Uma coisa que não pode deixar de ser dita: o título brasileiro do filme é simplesmente horroroso. É um hábito no Brasil dar aos filmes estrangeiros títulos que não tem nada a ver. Como já vimos, o título original é totalmente diferente e, como também já vimos, o transtorno bipolar é incurável, de modo que, neste caso, não há sentimentos que possam curar esse mal. Já em Portugal, o título é Amor Polar! Também deixa muito a desejar, mas, pelo menos está mais próximo do original. Quem sabe, um dia, tanto brasileiros quanto portugueses acertem...

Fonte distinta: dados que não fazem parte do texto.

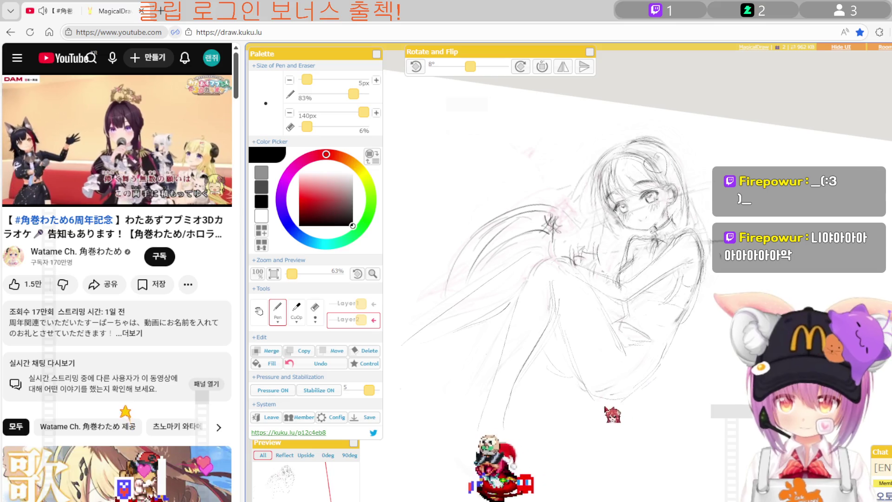
# Straighten the canvas to 0° and erase stray sketch marks.
pyautogui.press('Left')
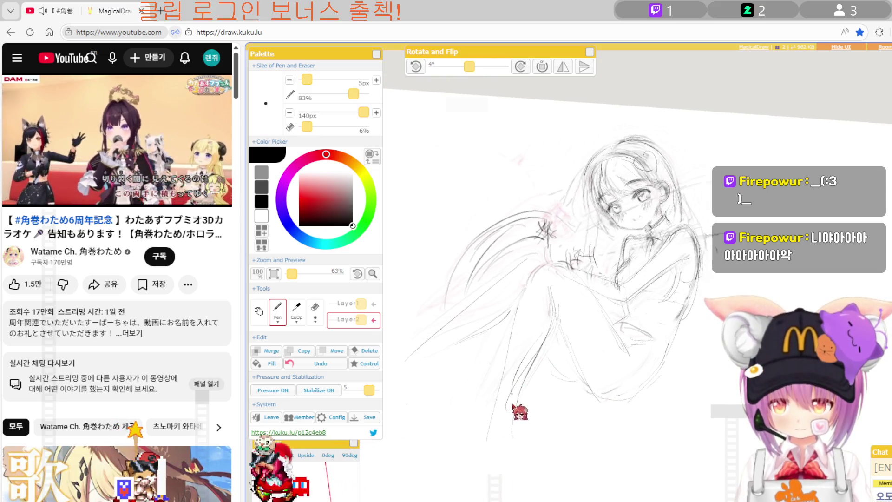
pyautogui.press('e')
pyautogui.press('Left')
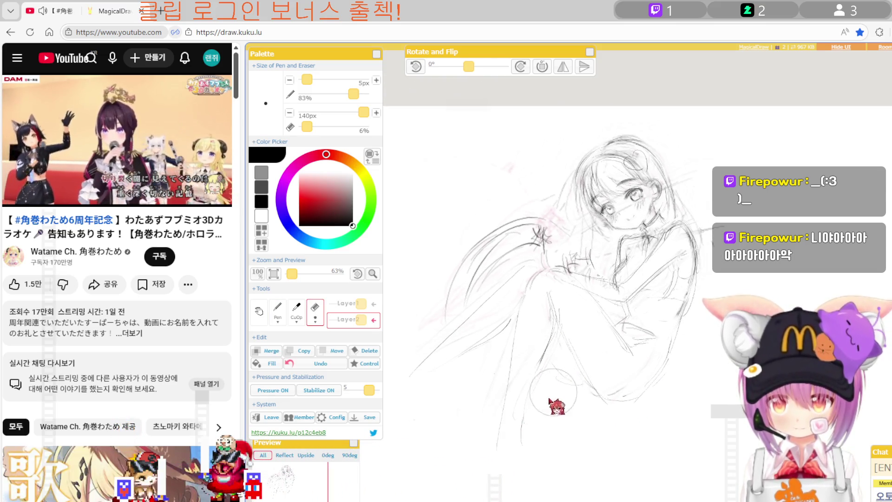
pyautogui.press('p')
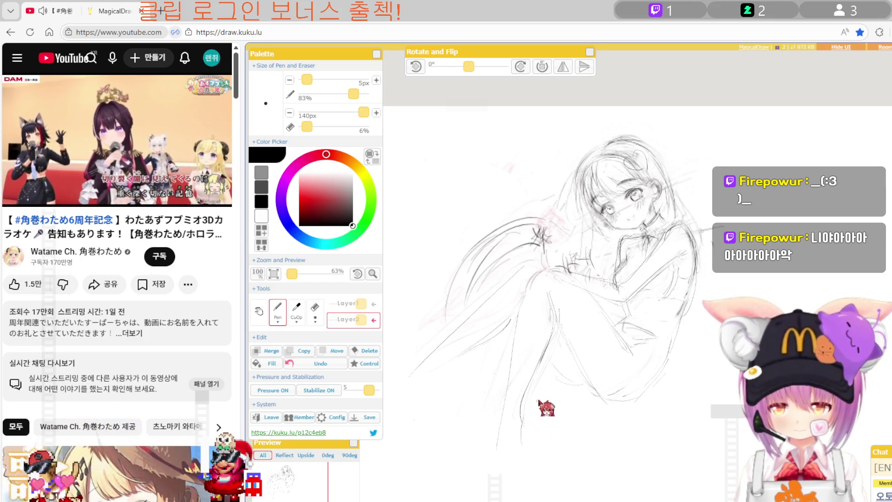
# Redraw the outlines with the canvas tilted at 8°, then zoom in to 88%.
pyautogui.press('Right')
pyautogui.press('Right')
pyautogui.press('Right')
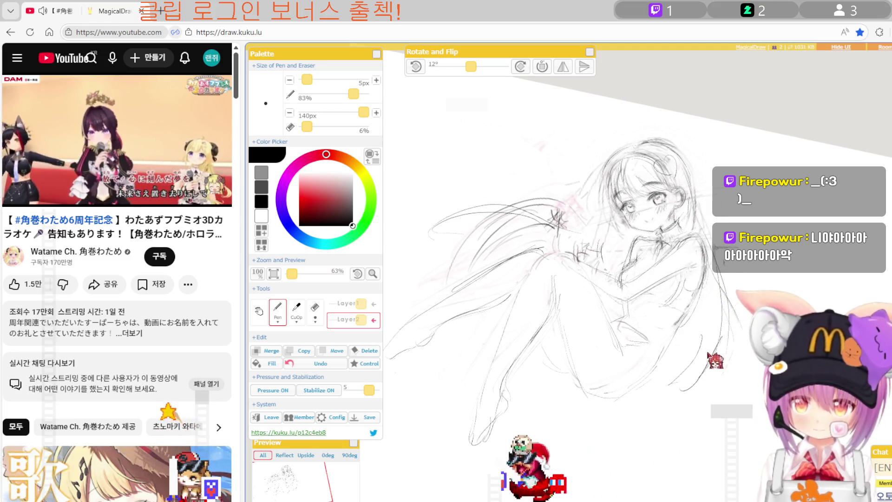
pyautogui.press('Left')
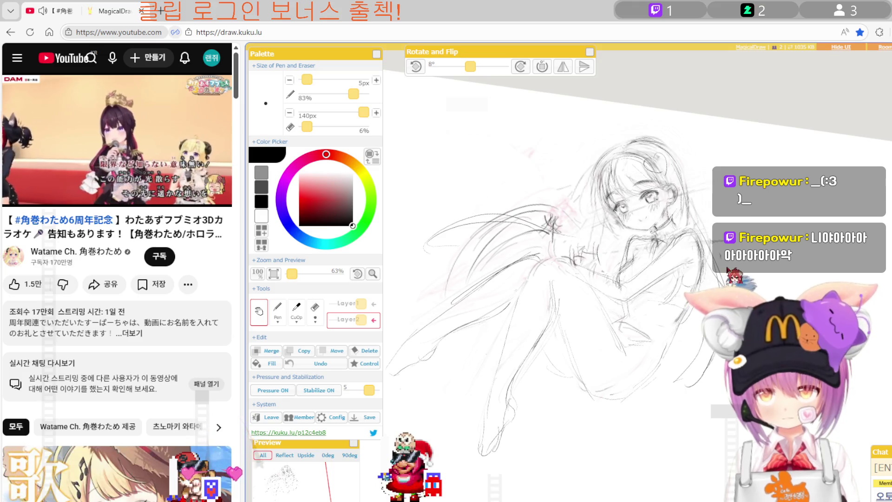
pyautogui.scroll(1, 650, 270)
pyautogui.scroll(1, 650, 269)
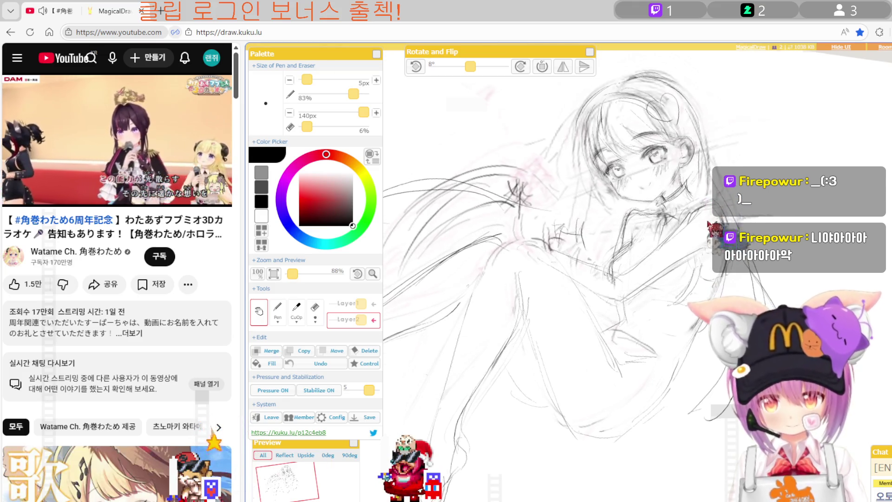
# Fix the lines around the face and collar, checking the result at 53% and 93% zoom.
pyautogui.moveTo(604, 186); pyautogui.dragTo(613, 288)
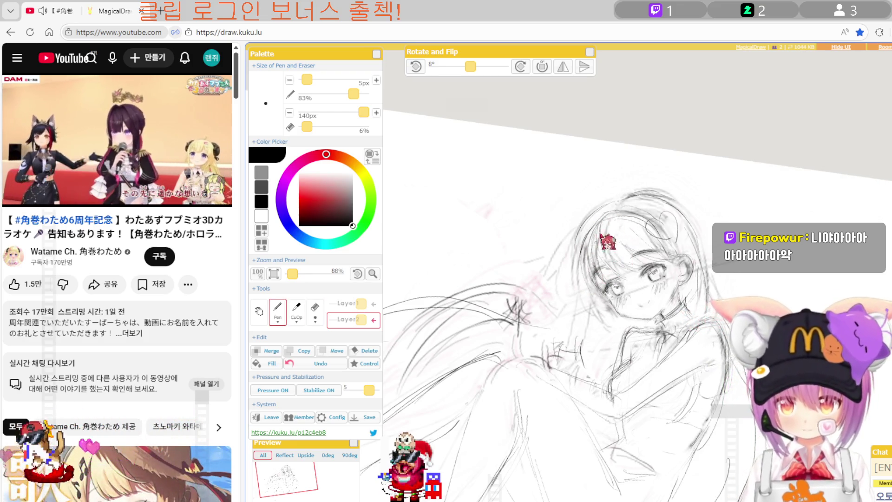
pyautogui.press('e')
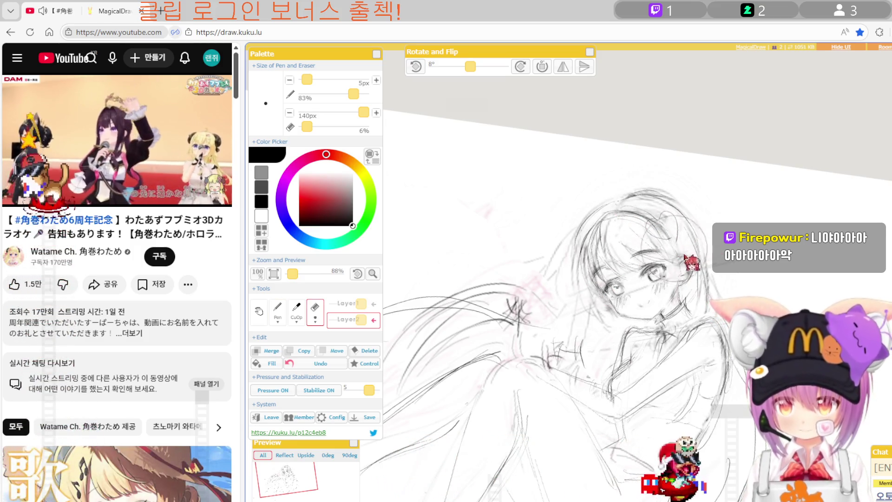
pyautogui.press('p')
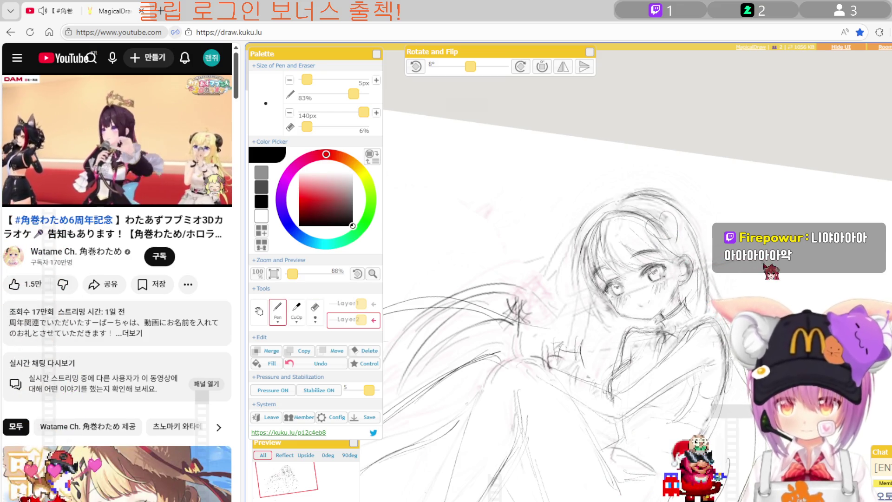
pyautogui.scroll(-1, 637, 301)
pyautogui.scroll(-2, 636, 302)
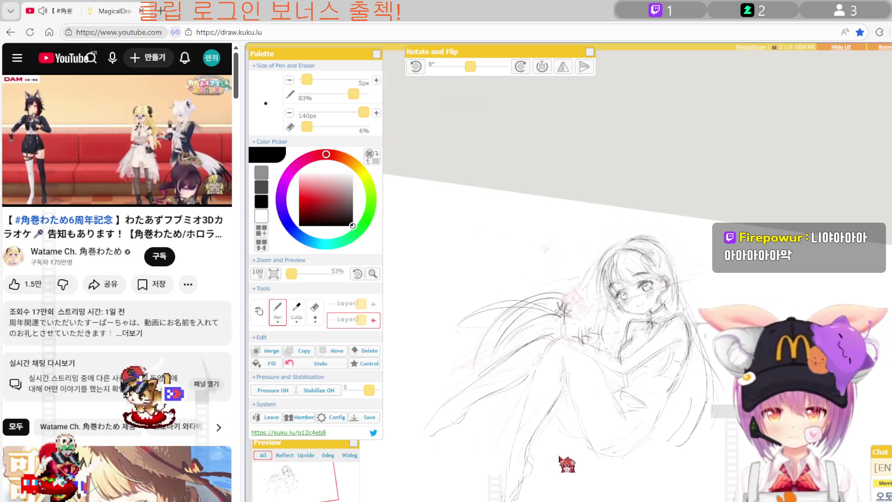
pyautogui.scroll(2, 605, 403)
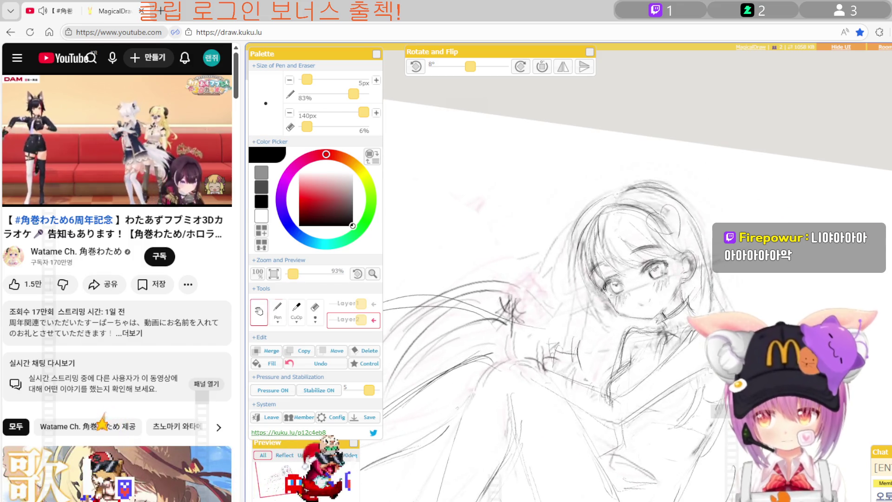
# Trace clean pen strokes along the arm folded across her knees, then zoom out to 68%.
pyautogui.press('e')
pyautogui.scroll(2, 534, 445)
pyautogui.press('b')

Sentimentos Que Curam foi lançado no Festival de Sundance, em 2014 (o lançamento em circuito comercial é neste ano), recebeu boas críticas e foi indicado ao Prêmio Especial do Júri. Assim como o filme Samba (ver a crítica aqui), este é daqueles filmes que, se agora já são bons, com o passar do tempo vão melhorar. E quem for às salas de exibição não vai se arrepender de assistir, pois vai se divertir e perceber que um doente emocional não é um fraco, um “fresco” ou alguém cheio de defeitos de caráter, é apenas um ser humano como todos nós. E quem garante que os ditos “normais” não são mais doentes que ele?